Les Anglais dont les aïeux avaient été les alliés de Jeanne furent fidèles à sa mémoire lorsque les Français semblaient se complaire à l’oublier ou à la profaner.

En 1793, tandis que nos Jacobins brûlaient à Orléans avec des cris de cannibales le chapeau de feutre gris doublé d’une coiffe bleue que l’on gardait là-bas comme relique de la Pucelle, un jeune poète anglais écrivait, en vue de la place où Jeanne expira, ces beaux vers :

« C’est là qu’ils t’ont exposée nue ; c’est là que, martyre, les flammes t’ont enveloppée, ô toi, sainte héroïne ! C’est là que les Anges ont agité leurs rameaux de palmes autour de ton front, ô toi sereine patiente !

« Avec une céleste et douce pitié Marie te montre ses doux yeux de Vierge ; ton Dieu vient à ton secours, ses ministres bénis t’attendent pour te porter aux cieux.

« Je vois que tu ne maudis pas l’ingratitude de l’homme. Aucun anathème ne sort de ta bouche ; ta face est douce, belle vierge, quoiqu’ils t’aient trahie, ceux que tu as délivrés.

« Tes concitoyens t’ont trahie ; tes amis ont fait de toi une victime et les lâches ennemis accumulent mensonges et insultes sur toi.

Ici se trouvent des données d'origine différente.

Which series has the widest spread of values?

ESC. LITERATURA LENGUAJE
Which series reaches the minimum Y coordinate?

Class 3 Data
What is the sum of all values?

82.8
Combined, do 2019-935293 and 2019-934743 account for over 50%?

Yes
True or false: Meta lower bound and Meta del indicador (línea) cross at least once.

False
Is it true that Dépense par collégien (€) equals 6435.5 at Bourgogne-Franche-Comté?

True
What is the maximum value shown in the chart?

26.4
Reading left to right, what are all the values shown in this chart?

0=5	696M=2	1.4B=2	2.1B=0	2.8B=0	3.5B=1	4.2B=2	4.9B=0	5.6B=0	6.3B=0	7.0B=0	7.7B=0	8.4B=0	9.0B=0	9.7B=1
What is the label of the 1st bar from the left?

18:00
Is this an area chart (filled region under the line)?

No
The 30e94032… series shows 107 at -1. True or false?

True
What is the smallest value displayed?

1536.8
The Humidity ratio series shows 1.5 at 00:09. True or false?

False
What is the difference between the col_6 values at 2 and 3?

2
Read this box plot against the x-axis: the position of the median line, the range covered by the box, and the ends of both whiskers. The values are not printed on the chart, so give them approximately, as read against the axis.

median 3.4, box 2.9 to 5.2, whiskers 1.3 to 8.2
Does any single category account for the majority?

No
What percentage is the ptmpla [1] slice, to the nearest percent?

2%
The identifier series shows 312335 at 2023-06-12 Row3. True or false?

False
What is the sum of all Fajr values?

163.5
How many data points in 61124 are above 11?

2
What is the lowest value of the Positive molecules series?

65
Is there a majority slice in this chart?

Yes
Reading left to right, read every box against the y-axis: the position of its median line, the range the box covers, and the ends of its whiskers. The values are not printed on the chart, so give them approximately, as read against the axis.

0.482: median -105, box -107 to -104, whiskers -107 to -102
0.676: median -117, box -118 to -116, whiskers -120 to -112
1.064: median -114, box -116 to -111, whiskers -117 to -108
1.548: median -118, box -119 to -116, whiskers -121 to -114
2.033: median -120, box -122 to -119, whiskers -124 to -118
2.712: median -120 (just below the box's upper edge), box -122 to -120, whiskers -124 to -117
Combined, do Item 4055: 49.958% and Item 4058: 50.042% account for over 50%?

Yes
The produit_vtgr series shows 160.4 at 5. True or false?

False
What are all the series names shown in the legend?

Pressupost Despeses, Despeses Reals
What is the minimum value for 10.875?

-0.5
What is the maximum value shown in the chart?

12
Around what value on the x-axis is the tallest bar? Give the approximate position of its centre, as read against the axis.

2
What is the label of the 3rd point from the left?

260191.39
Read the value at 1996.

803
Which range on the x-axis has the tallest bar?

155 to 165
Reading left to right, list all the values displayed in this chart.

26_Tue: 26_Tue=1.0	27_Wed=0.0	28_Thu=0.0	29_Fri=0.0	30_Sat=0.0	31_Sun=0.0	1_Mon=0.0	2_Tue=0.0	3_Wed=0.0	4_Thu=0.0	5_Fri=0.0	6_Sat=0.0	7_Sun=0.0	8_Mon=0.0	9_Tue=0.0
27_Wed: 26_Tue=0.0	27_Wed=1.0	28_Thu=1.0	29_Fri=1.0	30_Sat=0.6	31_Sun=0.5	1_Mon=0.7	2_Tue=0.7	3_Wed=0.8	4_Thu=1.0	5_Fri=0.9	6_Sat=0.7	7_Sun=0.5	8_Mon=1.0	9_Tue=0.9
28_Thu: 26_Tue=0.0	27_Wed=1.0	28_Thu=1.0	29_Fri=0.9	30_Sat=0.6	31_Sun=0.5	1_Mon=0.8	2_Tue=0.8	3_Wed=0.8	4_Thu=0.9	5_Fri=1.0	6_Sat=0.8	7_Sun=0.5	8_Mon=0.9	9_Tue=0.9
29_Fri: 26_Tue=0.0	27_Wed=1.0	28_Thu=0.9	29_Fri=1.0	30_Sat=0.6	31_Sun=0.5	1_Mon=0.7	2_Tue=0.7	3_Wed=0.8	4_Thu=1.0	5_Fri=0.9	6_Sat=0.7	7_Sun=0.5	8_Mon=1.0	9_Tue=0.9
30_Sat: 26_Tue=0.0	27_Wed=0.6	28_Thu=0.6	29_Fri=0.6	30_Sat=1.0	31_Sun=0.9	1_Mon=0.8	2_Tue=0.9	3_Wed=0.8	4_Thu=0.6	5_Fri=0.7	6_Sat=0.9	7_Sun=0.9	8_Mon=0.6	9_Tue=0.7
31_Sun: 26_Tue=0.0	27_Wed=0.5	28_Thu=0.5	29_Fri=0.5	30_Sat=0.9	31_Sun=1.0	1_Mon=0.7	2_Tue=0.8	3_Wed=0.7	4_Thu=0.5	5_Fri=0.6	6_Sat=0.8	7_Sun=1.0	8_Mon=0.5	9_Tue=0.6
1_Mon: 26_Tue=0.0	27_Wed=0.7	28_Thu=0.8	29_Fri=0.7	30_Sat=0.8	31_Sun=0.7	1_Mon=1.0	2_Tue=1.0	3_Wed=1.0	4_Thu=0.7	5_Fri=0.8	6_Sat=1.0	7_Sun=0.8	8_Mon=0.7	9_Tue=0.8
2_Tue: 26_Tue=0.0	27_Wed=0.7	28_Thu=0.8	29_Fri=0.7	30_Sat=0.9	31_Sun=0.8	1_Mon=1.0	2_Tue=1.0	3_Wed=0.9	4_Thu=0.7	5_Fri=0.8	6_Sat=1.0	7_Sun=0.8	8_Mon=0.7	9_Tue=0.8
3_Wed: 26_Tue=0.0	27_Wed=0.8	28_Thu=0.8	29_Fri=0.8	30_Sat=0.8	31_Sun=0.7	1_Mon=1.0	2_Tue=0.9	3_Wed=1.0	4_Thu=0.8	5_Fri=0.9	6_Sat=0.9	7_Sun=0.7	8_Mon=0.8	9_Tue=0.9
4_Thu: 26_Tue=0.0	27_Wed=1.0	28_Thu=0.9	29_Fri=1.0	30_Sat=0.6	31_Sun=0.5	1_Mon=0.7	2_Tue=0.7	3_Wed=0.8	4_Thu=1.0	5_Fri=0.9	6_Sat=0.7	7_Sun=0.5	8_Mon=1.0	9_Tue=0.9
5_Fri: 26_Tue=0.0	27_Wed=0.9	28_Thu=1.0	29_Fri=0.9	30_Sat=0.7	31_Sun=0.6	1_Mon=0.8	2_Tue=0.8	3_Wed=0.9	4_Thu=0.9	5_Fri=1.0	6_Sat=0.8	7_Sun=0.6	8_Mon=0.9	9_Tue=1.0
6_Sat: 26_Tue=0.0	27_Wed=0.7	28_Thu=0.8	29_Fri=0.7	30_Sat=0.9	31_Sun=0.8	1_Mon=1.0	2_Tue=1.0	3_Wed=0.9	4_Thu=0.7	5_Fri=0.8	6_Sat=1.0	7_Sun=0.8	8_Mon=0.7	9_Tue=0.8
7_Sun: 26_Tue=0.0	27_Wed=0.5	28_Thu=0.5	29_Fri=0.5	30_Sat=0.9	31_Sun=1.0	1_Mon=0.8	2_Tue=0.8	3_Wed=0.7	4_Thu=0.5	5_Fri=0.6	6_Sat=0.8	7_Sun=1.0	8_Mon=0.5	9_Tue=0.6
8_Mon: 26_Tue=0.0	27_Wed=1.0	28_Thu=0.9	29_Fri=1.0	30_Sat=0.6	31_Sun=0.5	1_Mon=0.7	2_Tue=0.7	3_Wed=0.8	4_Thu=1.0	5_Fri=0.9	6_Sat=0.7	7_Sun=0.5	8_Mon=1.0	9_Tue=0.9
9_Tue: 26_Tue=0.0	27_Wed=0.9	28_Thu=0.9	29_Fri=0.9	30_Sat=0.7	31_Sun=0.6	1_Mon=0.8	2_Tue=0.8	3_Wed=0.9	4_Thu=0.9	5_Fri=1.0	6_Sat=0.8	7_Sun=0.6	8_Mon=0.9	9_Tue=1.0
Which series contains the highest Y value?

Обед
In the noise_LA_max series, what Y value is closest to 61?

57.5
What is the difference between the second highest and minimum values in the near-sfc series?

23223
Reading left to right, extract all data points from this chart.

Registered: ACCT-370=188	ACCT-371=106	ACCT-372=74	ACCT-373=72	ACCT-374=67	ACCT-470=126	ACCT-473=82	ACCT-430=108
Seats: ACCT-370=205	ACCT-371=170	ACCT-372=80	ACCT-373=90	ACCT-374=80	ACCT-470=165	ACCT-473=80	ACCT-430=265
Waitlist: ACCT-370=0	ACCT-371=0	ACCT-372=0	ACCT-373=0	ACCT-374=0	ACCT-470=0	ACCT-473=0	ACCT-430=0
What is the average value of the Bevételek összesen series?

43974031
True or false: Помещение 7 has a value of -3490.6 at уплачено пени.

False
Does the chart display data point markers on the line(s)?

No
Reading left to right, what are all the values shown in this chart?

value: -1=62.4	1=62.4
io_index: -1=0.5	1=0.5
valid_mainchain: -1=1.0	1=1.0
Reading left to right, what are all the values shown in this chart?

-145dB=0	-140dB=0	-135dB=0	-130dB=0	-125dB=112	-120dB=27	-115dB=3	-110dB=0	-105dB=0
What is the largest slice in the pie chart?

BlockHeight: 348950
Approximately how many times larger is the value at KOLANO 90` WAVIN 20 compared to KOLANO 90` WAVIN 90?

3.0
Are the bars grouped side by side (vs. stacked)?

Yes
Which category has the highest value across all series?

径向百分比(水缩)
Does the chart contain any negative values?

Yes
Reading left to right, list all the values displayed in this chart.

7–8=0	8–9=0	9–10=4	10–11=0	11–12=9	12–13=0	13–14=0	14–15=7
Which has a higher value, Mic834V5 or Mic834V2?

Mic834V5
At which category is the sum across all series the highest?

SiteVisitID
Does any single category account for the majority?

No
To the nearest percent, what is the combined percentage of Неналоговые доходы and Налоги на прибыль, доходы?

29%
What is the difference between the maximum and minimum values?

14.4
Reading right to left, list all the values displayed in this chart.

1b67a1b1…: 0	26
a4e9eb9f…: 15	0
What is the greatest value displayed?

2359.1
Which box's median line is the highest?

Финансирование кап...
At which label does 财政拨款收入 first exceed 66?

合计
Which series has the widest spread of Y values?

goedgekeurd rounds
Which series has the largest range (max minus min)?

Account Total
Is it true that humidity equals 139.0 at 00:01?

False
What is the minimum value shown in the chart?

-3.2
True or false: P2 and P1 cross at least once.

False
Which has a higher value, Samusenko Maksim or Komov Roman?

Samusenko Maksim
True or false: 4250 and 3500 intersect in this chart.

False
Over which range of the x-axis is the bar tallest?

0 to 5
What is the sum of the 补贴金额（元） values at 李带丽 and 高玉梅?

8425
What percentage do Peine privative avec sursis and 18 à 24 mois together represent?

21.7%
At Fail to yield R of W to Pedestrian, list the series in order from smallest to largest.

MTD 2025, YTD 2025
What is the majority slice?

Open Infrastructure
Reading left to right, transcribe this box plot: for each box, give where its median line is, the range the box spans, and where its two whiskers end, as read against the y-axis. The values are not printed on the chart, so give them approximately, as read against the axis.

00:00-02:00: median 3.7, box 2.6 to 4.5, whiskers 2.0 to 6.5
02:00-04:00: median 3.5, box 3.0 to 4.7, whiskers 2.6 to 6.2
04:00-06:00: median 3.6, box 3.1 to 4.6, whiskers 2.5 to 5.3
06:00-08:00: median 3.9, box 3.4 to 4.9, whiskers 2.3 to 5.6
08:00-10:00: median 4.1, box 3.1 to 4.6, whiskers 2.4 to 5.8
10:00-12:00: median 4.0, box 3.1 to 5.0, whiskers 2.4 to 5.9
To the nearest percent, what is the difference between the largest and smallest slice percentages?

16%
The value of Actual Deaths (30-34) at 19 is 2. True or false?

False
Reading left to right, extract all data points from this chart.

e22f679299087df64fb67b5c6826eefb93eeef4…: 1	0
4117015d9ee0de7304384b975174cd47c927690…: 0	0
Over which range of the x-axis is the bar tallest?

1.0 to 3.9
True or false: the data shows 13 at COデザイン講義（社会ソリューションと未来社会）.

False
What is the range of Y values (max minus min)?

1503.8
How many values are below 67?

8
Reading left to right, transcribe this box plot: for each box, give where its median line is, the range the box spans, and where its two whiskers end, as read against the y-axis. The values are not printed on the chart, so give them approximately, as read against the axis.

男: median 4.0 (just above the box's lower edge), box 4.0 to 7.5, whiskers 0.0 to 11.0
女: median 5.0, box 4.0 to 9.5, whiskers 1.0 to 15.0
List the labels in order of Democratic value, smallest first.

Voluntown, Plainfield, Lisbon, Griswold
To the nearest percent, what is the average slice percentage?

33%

Ils tremblaient autrefois quand ta plume blanche apparaissait à leurs yeux.

« Je la vois la vierge sans tache ; la fière rougeur de sa joue, longtemps flétrie, se réveille. Les rudes mains du bourreau découvrent son sein aux regards insolents de ceux qui redoutaient son nom.

« Ce ne fut qu’un moment de fièvre ; la voilà plus pâle que jamais, qui prie avec calme sous leurs regards :

« Dieu, pardonne à ces rudes soldats qui me regardent avec des yeux durs et cruels. Ils ne savent ce qu’ils font.

« Seigneur Jésus, pour ton amour, je baise... je baise l’échafaud, reçois mon âme en pitié.

« Aussitôt les flammes s’élancent, leur lueur sanglante se projette sur toute la coupable Cité.

« Je ne vois plus le bras brandissant une arme innocente, LABANNIÈRE, et non l’épée.

« Je ne vois plus la poitrine de neige, que jamais ne fit battre l’amour, excepté l’amour du Sauveur.

« Les vents dispersent ses cendres ; aucune larme ne peut laver le noir pavé où a coulé le sang martyr ; désormais orgueil et honneur n’ont plus brillé sur cette terre de péché.

« Mais hélas ! son sol n’enfante plus que raillerie et blasphème. Oh ! quel cœur d’homme peut entendre ses bardes se raillant de toi, ô vierge inspirée, ô toi sainte et douce Jeanne.

« Ô génération sans cœur ! Nation fausse, rieuse et sans foi ! Pour toi l’étoile de la Vérité s’obscurcit ! Que Dieu t’envoie un vengeur, ô Jeanne d’Arc ! »

(Cette pièce si touchante est extraite de la Jeanne d’Arc de François Bournand, qui en cite la traduction que nous reproduisons textuellement.)

 

 

185 Léon XIII et les Anglicans.

 

On nous télégraphie de Rome, 1er décembre :

 

Léon XIII a mandé à Rome le cardinal Vaughan, archevêque de Westminster, pour être exactement renseigné sur le courant qui s’est manifesté, depuis quelque temps, parmi les anglicans, en faveur du catholicisme. Le pape a l’intention de réunir à Rome les principaux prélats catholiques d’Angleterre ainsi que ceux de l’Amérique du Nord pour étudier avec eux les moyens les plus propres à obtenir la conversion des anglicans au catholicisme. Il veut faire, en somme, pour les anglicans, ce qu’il a fait pour les Orientaux.

Il mettra ainsi en pratique les idées qu’il a exprimées dans sa fameuse encyclique qui appelait les chrétiens de toutes les confessions à s’unir à l’Église de Rome. Léon XIII croit le moment très propice et va se mettre à l’œuvre avec une énergie absolument étonnante chez un vieillard de son âge.

À quelqu’un qui lui faisait observer combien l’entreprise lui paraissait colossale, il a répondu : « J’ouvre la voie, mon successeur la suivra et arrivera au but. »

Les cardinaux Gibbons, de Baltimore, Mozan, de Sydney, et Taschereau, de Québec, viendront à Rome pour le même motif. Léon XIII suit son programme avec une constance et une lucidité d’esprit remarquables. – 6.

À notre humble avis, la question de Jeanne d’Arc posée comme nous avons essayé de le faire peut être d’un grand secours à la politique papale si vigoureusement conduite par Léon XIII et qui n’est, au fond, que la reprise hardie de la grande politique universelle dont Jean Gerson, au XVe siècle, avait été l’organe et Jeanne d’Arc le porte-drapeau.